Tensor AAA

Contents

Tensor AAA#

diffaaable.tensor.tensor_aaa(z_k, F_k, tol_aaa=1e-09, mmax_aaa=100, thres_numerical_zero=1e-13, norm_power=0)[source]#

Convenience alternative to the vector valued AAA algorithm (aaa.vectorial) accepting a tensor valued function F_k (so arbitrary dimensionality) instead of the single dimension that aaa.vectorial requires.

This function will first flatten the tensor valued function F_k and then apply the AAA algorithm to the flattened data. The result will be reshaped to the original tensor shape. The AAA algorithm will only be applied to the non-zero entries of the tensor. The entries very close to zero for all z_k will be replaced by zero.

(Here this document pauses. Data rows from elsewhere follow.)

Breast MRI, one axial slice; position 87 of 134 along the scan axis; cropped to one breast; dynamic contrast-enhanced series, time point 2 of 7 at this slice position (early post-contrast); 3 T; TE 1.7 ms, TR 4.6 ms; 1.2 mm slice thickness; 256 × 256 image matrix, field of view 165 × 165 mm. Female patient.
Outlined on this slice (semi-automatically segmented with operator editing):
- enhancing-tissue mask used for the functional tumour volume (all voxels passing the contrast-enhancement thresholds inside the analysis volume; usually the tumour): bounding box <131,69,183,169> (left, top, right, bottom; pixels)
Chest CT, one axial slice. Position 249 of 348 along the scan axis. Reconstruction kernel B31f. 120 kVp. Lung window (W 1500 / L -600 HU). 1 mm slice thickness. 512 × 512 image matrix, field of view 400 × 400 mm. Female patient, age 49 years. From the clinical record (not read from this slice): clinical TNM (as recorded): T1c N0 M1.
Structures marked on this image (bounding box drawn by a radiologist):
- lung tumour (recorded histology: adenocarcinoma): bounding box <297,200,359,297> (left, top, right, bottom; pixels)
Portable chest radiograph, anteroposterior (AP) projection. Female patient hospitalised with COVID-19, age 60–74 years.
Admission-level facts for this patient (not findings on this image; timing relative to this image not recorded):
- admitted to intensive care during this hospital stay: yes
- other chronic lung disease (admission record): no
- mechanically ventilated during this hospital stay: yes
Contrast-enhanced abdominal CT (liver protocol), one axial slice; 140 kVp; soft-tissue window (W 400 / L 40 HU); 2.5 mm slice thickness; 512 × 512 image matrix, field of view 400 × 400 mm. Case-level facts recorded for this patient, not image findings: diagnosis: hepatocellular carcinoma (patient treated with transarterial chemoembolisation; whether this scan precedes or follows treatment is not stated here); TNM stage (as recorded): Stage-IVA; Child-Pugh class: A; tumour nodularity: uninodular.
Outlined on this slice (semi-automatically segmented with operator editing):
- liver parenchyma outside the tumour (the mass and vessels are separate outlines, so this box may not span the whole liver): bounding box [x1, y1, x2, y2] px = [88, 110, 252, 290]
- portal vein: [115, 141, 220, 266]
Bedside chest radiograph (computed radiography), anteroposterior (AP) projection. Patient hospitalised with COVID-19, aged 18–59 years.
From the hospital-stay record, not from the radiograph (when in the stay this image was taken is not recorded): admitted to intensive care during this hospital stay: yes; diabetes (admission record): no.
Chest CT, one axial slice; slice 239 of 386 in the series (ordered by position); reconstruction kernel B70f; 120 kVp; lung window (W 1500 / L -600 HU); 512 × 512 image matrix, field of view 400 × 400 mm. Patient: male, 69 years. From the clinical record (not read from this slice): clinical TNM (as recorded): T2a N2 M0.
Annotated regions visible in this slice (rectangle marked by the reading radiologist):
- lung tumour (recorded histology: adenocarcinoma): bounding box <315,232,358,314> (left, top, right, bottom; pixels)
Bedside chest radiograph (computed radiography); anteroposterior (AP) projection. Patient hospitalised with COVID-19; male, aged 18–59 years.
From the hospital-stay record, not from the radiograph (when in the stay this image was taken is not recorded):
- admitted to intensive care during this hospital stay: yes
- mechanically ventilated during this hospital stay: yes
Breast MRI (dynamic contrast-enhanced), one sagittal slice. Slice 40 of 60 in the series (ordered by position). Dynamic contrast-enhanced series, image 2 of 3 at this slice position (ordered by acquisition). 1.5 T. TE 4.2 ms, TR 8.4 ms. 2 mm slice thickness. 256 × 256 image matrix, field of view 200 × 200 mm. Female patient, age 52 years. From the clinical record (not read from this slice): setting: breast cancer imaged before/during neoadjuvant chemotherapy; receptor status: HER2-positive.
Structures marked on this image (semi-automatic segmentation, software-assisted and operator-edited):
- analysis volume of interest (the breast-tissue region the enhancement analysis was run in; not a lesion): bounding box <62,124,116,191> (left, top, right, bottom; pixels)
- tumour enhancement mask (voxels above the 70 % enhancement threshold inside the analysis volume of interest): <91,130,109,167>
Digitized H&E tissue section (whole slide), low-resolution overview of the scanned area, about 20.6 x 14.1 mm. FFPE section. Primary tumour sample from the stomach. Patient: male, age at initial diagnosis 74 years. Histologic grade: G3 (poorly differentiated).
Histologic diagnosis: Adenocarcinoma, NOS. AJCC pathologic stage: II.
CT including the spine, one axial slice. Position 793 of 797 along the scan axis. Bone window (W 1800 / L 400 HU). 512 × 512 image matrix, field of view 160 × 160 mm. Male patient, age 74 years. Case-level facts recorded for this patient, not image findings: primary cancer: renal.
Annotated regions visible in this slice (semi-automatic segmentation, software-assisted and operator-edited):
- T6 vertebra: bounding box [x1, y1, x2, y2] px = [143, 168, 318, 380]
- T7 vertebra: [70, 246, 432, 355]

Internally tensor_aaa uses a sped up version of the AAA algorithm. (see https://doi.org/10.1093/imanum/draa098) This can lead to numerical issues when reorthogonalization is sloppy. Further investigation needed.

Parameters:
  • z_k (complex) – M sample points

  • F_k (complex) – Mx… array of the sampled vector (arbitrary size) evaluated at z_k

  • tol_aaa (float) – tolerance for the AAA algorithm

  • mmax_aaa (int) – maximum number of support points for the AAA algorithm

  • thres_numerical_zero (float) – threshold for detecting numerical zeros. These will be replaced by symbolic zeros and not fitted.

  • norm_power (int) – The different tensor entries are normalized by their maximum absolute value to the power of norm_power. By default norm_power=0 the tensor entries are not normalized.